DEPTH=$(find . -mindepth 3 -type d | wc -l)
if [ "$DEPTH" != "0" ]; then
  echo "too deep"
  exit 1
fi

# remove cyrus index files
find $1 -name "cyrus.*" -exec rm {} \;
cd $1

# "mail" is a directory with sub-folders, every other name starting with
# [a-zA-Z] is a regular folder that needs to become a Maildir
for n in [a-zA-Z]* ; do
  if [ "$n" != "mail" ]; then
    cd "$n" ; mkdir new cur tmp ; touch maildirfolder
    mv [0-9]* new || true
    cd .. ; mv "$n" ".$n"
  fi
done

# move the inbox files to Maildir storage
mkdir new cur tmp
mv [0-9]* new || true
mv mail/[0-9]* cur || true

# move sub-folders of "mail/" and merge ones with duplicate names
cd mail
for n in * ; do
  if [ -e "../.$n" ]; then
    cd "$n"
    mv [0-9]* "../../.$n/cur" || true
    cd .. ; rmdir "$n"
  else
    cd "$n" ; mkdir new cur tmp ; touch maildirfolder
    mv [0-9]* new || true
    cd .. ; mv "$n" "../.$n"
  fi
done
cd ..
rmdir mail

# get a list of all names so we can recognise duplicates
find . -type d | egrep -v "new|cur|tmp"

cd $BASEDIR

ssh root@localhost "mv /mail/new/$1 /mail/example.com ; chown -R mail:mail /mail/example.com/$1"
echo "MYSQL_COMMAND_TO_SET_SERVER" | mysql dbname

4 comments to Why Cyrus Sucks

  • Anonymous

    Cyrus has another major bug as well. It inherently trusts the Message-Id of mails, and doesn’t save mails with the same Message-Id. In theory this tries to avoid duplicates. In practice, this throws away mail when it shouldn’t. Obviously some mails do have duplicate Message-Id fields, and even “copies” of the same message with the same Message-Id may have headers which differ in an important way (such as the presence or absence of mailing-list headers useful for filtering).

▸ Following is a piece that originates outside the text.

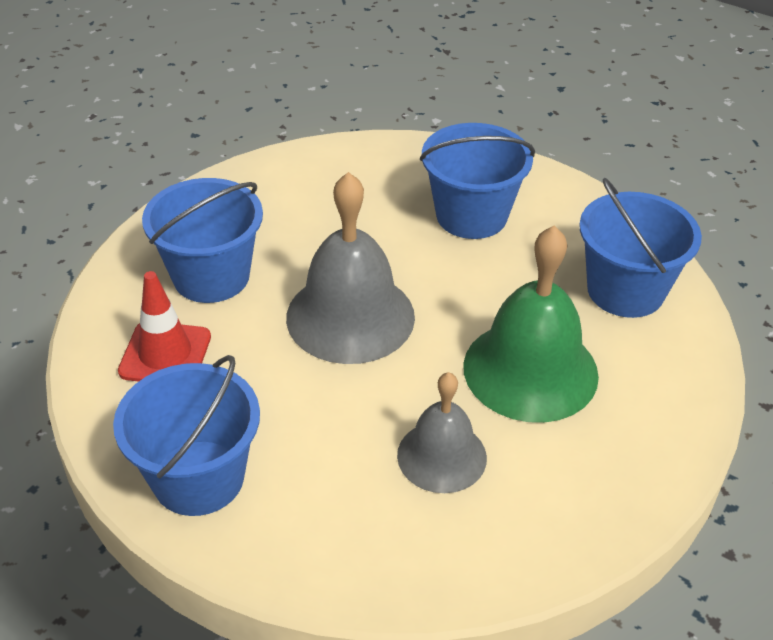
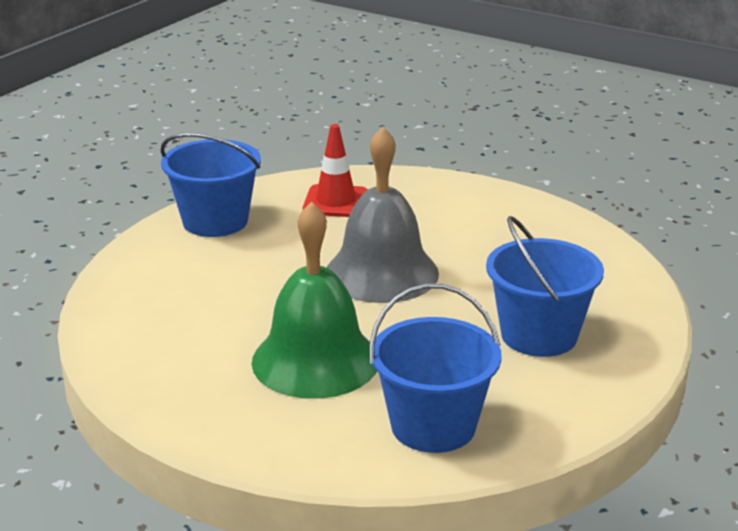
camera: 90 degrees right, 15 degrees down
blue bucket [142,178,263,303] -> none
grey bell [397,372,487,493] -> none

  • Hi, Russel. I don’t like Cyrus either, but a friend of mine have made a manager of cyrus/ldap, called korreio: http://korreio.sourceforge.net

    Have you try that ?

  • Jobst

    Glaubst Du dass all Leser hier Deutsch lesen koennen????

    http://www.linux-magazin.de/heft_abo/ausgaben/2007/06/auf_der_teststrecke/

    But yes, Cyrus sucks: awkward to setup, hog, big, clumsy and so/too **many** features.

    I have to agree with the guys that Dovecot has its place (I use it), its fast, lightweight and stable and WELL documented. I use it in a setup where a variety of accesses are required (mobile phones, outlook, thunderbird, squirrelmail, internal and DMZ access) and it never had a problem … I only once had to kill a dovecot process in 5 years using it in 3 different places … and even then I was too lazy not trying to find the sub-process that stopped one user reading email!

  • etbe

    http://www.google.com/translate_t?hl=en

    Jobst: In regard to your comment in German (translation “Do you think that all readers here can read German”), I think that all readers here can use Google translation (see the above URL).

    Also when citing URLs I try and capture the essential point that I am making with my own text so that my post will stand alone without the references. Periodically web sites change and links get broken, my post should still make sense even if the referenced pages go away.

    You could probably even just look at the graphs in the Linux Magazin article to get the point.